START Records for this exercise
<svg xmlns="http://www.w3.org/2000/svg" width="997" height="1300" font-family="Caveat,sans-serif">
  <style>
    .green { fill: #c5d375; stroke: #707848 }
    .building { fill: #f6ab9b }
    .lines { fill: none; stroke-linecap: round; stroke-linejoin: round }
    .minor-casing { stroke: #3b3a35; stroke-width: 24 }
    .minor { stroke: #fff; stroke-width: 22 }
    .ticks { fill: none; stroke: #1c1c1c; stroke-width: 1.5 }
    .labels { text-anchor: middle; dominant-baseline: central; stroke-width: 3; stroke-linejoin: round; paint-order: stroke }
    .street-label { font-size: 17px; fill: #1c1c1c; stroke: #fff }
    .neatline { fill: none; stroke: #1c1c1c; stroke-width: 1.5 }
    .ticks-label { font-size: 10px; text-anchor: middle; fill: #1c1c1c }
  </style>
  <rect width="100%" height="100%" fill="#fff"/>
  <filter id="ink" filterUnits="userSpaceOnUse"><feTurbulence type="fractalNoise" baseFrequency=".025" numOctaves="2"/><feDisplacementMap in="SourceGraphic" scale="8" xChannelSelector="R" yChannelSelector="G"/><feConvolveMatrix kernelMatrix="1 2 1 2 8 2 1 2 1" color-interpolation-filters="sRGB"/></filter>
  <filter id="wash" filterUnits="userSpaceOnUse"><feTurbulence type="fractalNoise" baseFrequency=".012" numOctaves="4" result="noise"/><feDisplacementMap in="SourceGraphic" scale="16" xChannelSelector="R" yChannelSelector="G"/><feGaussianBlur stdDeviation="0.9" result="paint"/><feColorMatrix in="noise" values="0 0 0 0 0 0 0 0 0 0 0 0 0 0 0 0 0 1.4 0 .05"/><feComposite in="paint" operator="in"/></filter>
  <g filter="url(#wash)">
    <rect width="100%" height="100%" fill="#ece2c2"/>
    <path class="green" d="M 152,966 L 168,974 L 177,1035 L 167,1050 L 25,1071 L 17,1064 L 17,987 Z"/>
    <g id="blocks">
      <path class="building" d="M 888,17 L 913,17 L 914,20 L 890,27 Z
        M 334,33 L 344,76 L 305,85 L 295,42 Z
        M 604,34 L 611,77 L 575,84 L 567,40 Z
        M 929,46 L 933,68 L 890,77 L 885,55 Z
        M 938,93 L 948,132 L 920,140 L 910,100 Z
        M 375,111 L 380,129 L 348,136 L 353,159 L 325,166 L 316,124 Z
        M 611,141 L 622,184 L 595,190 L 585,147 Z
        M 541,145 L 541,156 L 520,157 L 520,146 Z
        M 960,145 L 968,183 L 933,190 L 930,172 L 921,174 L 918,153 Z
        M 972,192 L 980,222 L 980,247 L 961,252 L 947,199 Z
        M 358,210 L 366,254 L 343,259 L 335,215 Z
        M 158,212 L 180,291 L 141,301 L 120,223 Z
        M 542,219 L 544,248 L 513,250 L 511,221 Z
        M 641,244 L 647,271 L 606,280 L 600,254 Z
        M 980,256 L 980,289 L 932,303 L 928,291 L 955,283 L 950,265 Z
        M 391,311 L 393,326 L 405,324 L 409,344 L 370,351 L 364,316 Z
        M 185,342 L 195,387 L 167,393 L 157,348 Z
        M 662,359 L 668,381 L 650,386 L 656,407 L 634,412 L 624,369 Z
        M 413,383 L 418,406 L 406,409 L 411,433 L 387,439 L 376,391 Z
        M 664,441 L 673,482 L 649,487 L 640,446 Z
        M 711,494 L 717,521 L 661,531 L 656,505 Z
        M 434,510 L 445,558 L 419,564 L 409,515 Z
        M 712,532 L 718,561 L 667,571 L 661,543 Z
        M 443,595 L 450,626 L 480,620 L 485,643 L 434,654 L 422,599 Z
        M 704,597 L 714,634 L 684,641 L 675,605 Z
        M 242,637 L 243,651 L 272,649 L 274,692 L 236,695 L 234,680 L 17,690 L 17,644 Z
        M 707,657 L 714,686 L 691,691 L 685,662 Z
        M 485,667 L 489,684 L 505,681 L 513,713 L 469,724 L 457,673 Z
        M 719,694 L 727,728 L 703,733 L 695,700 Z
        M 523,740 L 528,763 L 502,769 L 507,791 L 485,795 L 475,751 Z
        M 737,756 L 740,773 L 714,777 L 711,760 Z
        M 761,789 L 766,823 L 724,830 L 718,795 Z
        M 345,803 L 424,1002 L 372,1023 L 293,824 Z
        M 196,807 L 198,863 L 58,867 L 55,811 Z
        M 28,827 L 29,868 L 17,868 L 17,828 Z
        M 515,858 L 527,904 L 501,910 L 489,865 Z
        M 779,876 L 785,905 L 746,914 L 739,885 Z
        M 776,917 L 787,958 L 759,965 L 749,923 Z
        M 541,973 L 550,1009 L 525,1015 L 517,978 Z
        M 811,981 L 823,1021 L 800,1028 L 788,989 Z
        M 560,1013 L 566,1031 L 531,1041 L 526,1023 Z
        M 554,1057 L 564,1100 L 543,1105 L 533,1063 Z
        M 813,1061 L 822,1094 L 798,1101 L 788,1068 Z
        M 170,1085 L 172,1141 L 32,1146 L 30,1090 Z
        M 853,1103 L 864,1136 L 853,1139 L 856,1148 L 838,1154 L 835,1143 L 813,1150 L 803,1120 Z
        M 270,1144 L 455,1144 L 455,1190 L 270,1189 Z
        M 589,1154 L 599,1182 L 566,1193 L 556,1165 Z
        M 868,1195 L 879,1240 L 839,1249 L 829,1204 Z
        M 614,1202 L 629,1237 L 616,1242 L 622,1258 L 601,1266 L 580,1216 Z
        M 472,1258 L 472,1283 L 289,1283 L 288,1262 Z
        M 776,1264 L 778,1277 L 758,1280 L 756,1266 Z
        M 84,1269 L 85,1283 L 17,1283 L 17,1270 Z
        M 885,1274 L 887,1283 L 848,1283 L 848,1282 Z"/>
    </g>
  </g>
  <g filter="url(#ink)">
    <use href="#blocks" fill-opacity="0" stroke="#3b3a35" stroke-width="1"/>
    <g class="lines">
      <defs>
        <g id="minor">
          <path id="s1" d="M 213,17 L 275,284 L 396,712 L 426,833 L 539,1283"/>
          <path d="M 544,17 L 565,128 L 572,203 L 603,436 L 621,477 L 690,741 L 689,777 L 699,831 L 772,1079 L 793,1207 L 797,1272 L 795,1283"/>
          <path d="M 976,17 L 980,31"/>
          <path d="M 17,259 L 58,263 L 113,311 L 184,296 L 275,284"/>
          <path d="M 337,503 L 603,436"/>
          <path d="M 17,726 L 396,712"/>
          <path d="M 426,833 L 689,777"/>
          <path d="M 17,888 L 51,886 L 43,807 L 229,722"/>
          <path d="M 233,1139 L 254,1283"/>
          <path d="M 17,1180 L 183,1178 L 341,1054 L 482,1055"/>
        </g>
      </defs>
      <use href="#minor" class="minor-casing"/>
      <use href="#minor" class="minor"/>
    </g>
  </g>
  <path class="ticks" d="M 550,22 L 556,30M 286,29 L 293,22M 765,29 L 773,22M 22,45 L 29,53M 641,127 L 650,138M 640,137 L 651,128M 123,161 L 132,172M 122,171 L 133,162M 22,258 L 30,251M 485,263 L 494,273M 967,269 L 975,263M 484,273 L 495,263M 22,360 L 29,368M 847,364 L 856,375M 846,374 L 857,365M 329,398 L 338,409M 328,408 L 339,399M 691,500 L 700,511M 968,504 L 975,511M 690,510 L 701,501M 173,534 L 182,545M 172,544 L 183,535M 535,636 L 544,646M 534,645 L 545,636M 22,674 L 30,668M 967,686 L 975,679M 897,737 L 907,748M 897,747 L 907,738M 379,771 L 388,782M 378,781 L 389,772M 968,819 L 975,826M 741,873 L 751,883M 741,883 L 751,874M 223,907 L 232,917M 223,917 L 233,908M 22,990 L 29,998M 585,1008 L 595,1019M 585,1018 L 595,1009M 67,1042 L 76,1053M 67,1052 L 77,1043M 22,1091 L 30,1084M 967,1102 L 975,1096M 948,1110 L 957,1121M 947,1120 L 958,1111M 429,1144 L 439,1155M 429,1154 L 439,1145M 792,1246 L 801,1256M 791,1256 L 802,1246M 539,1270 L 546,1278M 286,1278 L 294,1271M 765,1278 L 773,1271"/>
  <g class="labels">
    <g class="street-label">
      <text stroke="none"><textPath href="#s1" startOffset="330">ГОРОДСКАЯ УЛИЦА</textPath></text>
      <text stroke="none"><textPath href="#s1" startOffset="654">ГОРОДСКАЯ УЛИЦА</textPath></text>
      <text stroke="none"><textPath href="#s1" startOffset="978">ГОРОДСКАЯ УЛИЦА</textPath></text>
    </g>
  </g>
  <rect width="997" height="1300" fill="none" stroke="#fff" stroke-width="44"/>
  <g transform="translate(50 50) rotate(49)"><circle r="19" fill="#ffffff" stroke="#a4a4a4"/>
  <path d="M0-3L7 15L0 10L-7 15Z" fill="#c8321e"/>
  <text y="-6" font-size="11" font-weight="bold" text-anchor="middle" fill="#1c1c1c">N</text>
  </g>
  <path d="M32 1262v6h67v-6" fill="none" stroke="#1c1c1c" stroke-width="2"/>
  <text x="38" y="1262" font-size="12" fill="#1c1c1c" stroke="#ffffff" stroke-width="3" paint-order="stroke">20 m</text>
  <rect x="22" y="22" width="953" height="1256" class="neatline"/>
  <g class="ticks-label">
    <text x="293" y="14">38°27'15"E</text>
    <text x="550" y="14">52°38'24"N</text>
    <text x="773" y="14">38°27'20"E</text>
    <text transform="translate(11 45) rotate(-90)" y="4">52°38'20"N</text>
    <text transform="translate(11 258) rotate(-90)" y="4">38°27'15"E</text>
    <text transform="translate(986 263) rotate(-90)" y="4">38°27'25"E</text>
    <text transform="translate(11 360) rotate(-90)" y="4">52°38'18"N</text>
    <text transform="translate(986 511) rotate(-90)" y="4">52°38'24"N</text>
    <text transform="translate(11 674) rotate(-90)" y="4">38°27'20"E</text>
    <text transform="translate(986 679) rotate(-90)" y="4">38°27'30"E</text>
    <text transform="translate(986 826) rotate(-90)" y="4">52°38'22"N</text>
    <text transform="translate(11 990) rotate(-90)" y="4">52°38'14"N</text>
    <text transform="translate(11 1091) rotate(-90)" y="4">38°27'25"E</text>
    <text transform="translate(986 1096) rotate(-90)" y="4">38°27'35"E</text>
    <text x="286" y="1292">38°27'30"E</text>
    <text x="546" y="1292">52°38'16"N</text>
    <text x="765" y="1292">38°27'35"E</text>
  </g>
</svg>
END Records for this exercise
_The problem_
Every line that includes "lines" must be copied from the material above.

_Answer space_
    .lines { fill: none; stroke-linecap: round; stroke-linejoin: round }
    <g class="lines">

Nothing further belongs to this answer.